O resultado é um texto que parece acusar sem, contudo, compreender. A corrupção torna-se a explicação de tudo, e a política perde densidade. As noções de “oligarquia”, “cleptocracia” e “recolonização” são usadas como metáforas morais, não como conceitos analíticos, um grande problema na esfera pública. Faltam mediações teóricas que mostrem, por exemplo, como a dependência financeira se traduz institucionalmente, como se formam as alianças entre elites nacionais e actores externos, ou como a economia moral da sobrevivência quotidiana se cruza com a economia política do Estado. Hanlon observa o visível (a acumulação ilícita, a violência, a impunidade), mas não analisa as formas de racionalidade política que sustentam esses fenómenos.
A superficialidade analítica de Hanlon não é apenas um limite individual. Acho que é o sintoma duma tendência mais ampla no pensamento político sobre Moçambique. Desde o colapso do socialismo, a crítica pública tem oscilado entre denúncia moral e conformismo técnico. Uns indignam-se, outros calculam. Poucos analisam. A denúncia moral, mesmo quando justa, corre o risco de transformar a política num teatro de culpados e inocentes, e de substituir a investigação das causas pela dramatização dos efeitos. Nesse sentido, o livro cumpre uma função cívica, mas falha na sua função analítica. Ele dá voz à indignação popular, mas não oferece ferramentas para entender as contradições do Estado moçambicano contemporâneo entre dependência externa e soberania formal, entre redistribuição e apropriação e entre o que o Estado promete e o que ele nega.
Ao insistir que o FMI “criou um Estado oligárquico”, o autor ignora que as elites locais já estavam a transformar a estrutura do Estado em património político antes das reformas neoliberais. O FMI foi cúmplice, não criador. O enredo de recolonização é, assim, um moralismo histórico, isto é, ele denuncia a injustiça, mas simplifica a história. E, ao fazê-lo, impede que o leitor compreenda a complexidade do problema, portanto, como o poder político em Moçambique aprendeu a sobreviver justamente ao transformar a denúncia em recurso de legitimação.
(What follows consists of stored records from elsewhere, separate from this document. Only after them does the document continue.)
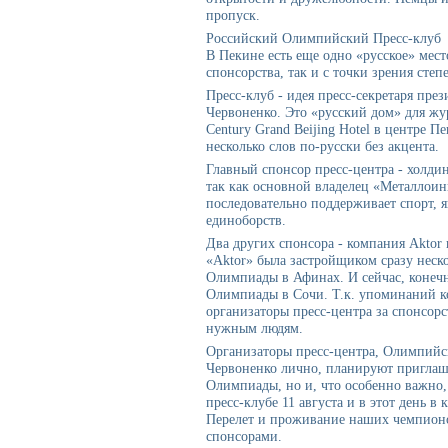
пропуск.
Российский Олимпийский Пресс-клуб
В Пекине есть еще одно «русское» мест
спонсорства, так и с точки зрения степ
Пресс-клуб - идея пресс-секретаря пре
Червоненко. Это «русский дом» для жу
Century Grand Beijing Hotel в центре П
несколько слов по-русски без акцента.
Главный спонсор пресс-центра - холди
так как основной владелец «Металлоин
последовательно поддерживает спорт, 
единоборств.
Два других спонсора - компания Aktor
«Aktor» была застройщиком сразу неск
Олимпиады в Афинах. И сейчас, конечн
Олимпиады в Сочи. Т.к. упоминаний к
организаторы пресс-центра за спонсор
нужным людям.
Организаторы пресс-центра, Олимпийск
Червоненко лично, планируют приглаш
Олимпиады, но и, что особенно важно
пресс-клубе 11 августа и в этот день в
Перелет и проживание наших чемпионо
спонсорами.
“Moçambique Recolonizado” através da Corrupção é um livro necessário para o debate público e para a memória nacional, mas insuficiente como análise. Hanlon escreve com a paixão de quem quer corrigir o mundo e não compreendê-lo. A sua força moral é também a sua fraqueza intelectual. A crítica política de Moçambique precisa de ir além da indignação. Ela precisa de reconstruir o pensamento analítico capaz de explicar como o poder se adapta, se justifica e se perpetua, mesmo quando todos o denunciam. Em suma, temos que ler Hanlon criticamente para vermos que ele nos mostra o que está errado, sem explicar por que continua a estar errado. Esse é o verdadeiro campo da análise.
É aqui onde reside o grande desafio da análise política moçambicana. Temos que transformar a denúncia em compreensão e a compreensão em responsabilidade. O livro é um bom manifesto para quem quer criar uma ONG para viver da venda dos problemas moçambicanos aos doadores em troca da sua própria reprodução. Não para entender o nosso país. Nós temos que ter cuidado com certas leituras. Fazem-nos bem por dar conforto às nossas convicções, mas não nos levam longe. E a análise tem que nos levar longe.